Document excerpt:

== == ==

She headed out to California, where she now resides with Rousey in Venice, and often trains alongside her.

“Ronda told me a lot about her,” says trainer Edmond Tarverdyan of the Glendale Fighting Club, where Shafir now trains along with other Southern California locales. “I told her that’s a great decision. I really loved the fact of Ronda doing that.”

With Tarverdyan in her corner for the first time along with Rousey, Shafir continued her amateur annihilation in March with a 59-second armbar submission of Danielle Mack at a Tuff-N-Uff event.

And so her current amateur record stands at 3-0 with three first-round armbar submissions after a total of 3 minutes 36 seconds of combined time in the cage.

“She’s very strong physically,” Tarverdyan says. “She has to learn to use her strengths. That’s what I want her to learn is who she is.

“She has three armbars, so I guess it’s working.”

Her record is currently identical to that of Rousey’s at the amateur level with all of Rousey’s fights ending via first-round armbar in the first round, albeit it in just an amazing total time of 1:44.

And so it goes that more often than not, Shafir’s name is not far from being accompanied by Rousey’s.

It’s perhaps a double-edged sword, as Shafir admits to enjoying her time sitting in the front row at UFC fights and traveling with a world champion who just so happens to be her best friend. But with all that comes added pressure and expectation, which Shafir, true to her character, is quick to confront without solicitation.

“I have to earn it. It’s nice that I’m her friend, but it’s a real wake-up call. It’s constantly a wake-up call for hard work,” Shafir says. “Everybody has the same expectations for me. I’m not her, I’m a different fighter.”

While Shafir will have to deal with the pressure of being so closely associated to Rousey, she’ll also, arguably, make her professional debut with more hype and buzz than the UFC champion did.

Shafir will make her debut into a women’s MMA world far different from March of 2011 when Rousey began her mercurial rise to stardom. Though Rousey was undefeated in the amateur ranks and was the first United States Olympian to medal in judo, the atmosphere surrounding women’s MMA was not like it is now — thanks primarily to Rousey’s impact.

The UFC didn’t yet have females fighting, so it certainly didn’t have a home for them on “The Ultimate Fighter.” The all-female Invicta Fighting Championships was still more than a year away from holding its first card.

So it goes to say that pressure and expectation will certainly be opponents for Shafir to fend off, right?

“I don’t think she’s an anxiety fighter,” Rousey says. “I think she can deal with pressure.”

An argument can be made that Shafir’s been dealing with the pressure for some time now, anyway.

“When she came down here, it was already crazy with Ronda,” Tarverdyan says. “Overall, she’s been handling it very well.”

Only time will definitively tell when Shafir makes her much ballyhooed debut in the professional ranks.

“I think there is going to be a lot of pressure on her,” Invicta FC President and co-founder Shannon Knapp says. “I think a lot of people are looking at Marina. Everybody sees how talented Ronda is and, being her training partner, expectations are certainly going to be high.

== == ==

Tasks for this exercise:
#1 Copy the passage of the article about Marina Shafir between "So it goes to" and "to be high.", inclusive.
#2 Continue the article about Marina Shafir's move toward professional MMA, starting after its last sentence.

Records from a data source
== == ==

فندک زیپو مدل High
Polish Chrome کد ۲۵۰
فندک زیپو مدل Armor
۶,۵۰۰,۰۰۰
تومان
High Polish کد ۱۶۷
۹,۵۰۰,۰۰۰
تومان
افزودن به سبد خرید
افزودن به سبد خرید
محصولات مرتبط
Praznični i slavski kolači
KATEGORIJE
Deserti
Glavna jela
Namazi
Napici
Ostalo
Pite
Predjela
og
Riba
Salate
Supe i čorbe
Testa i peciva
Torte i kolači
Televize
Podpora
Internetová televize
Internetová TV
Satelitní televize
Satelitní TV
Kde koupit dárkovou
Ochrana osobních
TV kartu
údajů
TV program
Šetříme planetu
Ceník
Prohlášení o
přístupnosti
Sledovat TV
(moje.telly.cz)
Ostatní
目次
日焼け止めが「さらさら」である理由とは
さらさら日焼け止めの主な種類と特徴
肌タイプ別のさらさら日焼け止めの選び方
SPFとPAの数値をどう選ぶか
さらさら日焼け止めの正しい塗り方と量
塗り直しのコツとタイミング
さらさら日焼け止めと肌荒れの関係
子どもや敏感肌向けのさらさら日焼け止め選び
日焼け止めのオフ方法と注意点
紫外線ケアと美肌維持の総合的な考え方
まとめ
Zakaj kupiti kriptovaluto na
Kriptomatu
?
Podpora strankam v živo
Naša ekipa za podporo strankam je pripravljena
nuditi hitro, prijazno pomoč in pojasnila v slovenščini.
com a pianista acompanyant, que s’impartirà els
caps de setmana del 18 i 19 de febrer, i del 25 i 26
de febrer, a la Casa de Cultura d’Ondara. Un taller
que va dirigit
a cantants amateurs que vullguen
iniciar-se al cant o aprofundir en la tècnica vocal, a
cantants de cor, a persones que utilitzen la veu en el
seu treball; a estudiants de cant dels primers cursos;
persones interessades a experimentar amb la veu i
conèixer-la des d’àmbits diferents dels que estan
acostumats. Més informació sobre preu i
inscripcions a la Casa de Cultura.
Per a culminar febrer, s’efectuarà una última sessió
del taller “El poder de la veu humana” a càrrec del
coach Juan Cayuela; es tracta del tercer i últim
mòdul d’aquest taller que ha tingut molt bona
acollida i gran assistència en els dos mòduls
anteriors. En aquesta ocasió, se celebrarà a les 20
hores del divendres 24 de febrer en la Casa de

== == ==

Results for each task:
#1
So it goes to say that pressure and expectation will certainly be opponents for Shafir to fend off, right?

“I don’t think she’s an anxiety fighter,” Rousey says. “I think she can deal with pressure.”

An argument can be made that Shafir’s been dealing with the pressure for some time now, anyway.

“When she came down here, it was already crazy with Ronda,” Tarverdyan says. “Overall, she’s been handling it very well.”

Only time will definitively tell when Shafir makes her much ballyhooed debut in the professional ranks.

“I think there is going to be a lot of pressure on her,” Invicta FC President and co-founder Shannon Knapp says. “I think a lot of people are looking at Marina. Everybody sees how talented Ronda is and, being her training partner, expectations are certainly going to be high.

#2
“The anticipation is certainly there.”


Live on pay-per-view from Kansas City on Dec. 7, Invicta FC will offer up its seventh event.

The all-female organization will feature the likes of Barb Honchak, Carla Esparza, Felice Herrig, Tecia Torres and even former Rousey foes Julia Budd, Charmaine Tweet and Sarah D’Alelio, among others.

In the coming year, Knapp hopes the promotion and women’s MMA will only grow.

“As much as everybody’s excited, and rightfully so, about what’s happening,” Knapp says, “there’s still a tremendous amount of work to be done.”

Though Shafir certainly won’t be on the December card and, more than likely, not on the company’s follow-up event in January or February, Knapp offers no hesitation that a fighter with Shafir’s credentials would have a home with Invicta.

“I certainly know who she is. I’ve been watching from a distance. She’s certainly on my radar,” Knapp says. “When she’s ready to go pro, I would certainly love to have her under the Invicta banner.

“I think Marina is an amazing athlete and I think she’s going to get better and better and we would love to give her the foundation to do that.”

While Invicta offers multiple weight classes for female fighters, the UFC currently only offers the 135-pound bantamweight class of which Rousey rules. It is reportedly set to add a 115-pound straw weight division in the coming year. Shafir fights in the 145-pound featherweight class. Hence, Invicta would be a likely fit.

“I love Invicta,” Rousey says. “I think Invicta would benefit greatly from picking [Shafir] up. Marina does have a fan base and a legitimate following.”

While the 145-pound weight class has housed some of the sport’s biggest stars such as Gina Carano, current Invicta champion Cris Cyborg and Rousey over her first four professional bouts, its depth has never matched its profile.

“It’s obviously always been a weight class that needs more nurturing,” Knapp says. “It’s a little more sparse than the others, but all of them were about a year or more ago.”

In a year’s time, Shafir hopes for big things. That could mean making her debut in Invicta and working up the ranks. Or maybe something else.

“Talking to you about my UFC debut!” Shafir exclaims of where she wants to be in a year. “Life is about goal-setting. I want to be the best of the best; I plan on it, that’s my goal.”

Of course, UFC doesn’t have the 145-pound division quite yet. But, if anyone knows how to bring a division into the organization, Rousey does.

“I think if Marina can generate enough buzz,” Rousey says, “they’ll find a venue for her.”


Perhaps oddly enough, while options seem to be abundant for Shafir, fights are hard to come by.

“She’s had a lot of the same problems I had as an amateur,” Rousey says.

Much like Rousey found opponents difficult to come by after her reputation for destruction had spread, the list of battered opponents and disjointed limbs left in Shafir’s wake has limited the list of opponents left in front of her.

“That’s what sucks as an amateur, you fight to get the experience, but then you can’t get anybody to fight you, like what Marina’s going through now,” says Jessamyn Duke, a UFC women’s fighter who was coached by Rousey, Tarverdyan and Shafir on “The Ultimate Fighter.”

Duke, along with fighter Shayna Baszler, now live with Shafir, Rousey and dog Mochi in Rousey’s Venice home.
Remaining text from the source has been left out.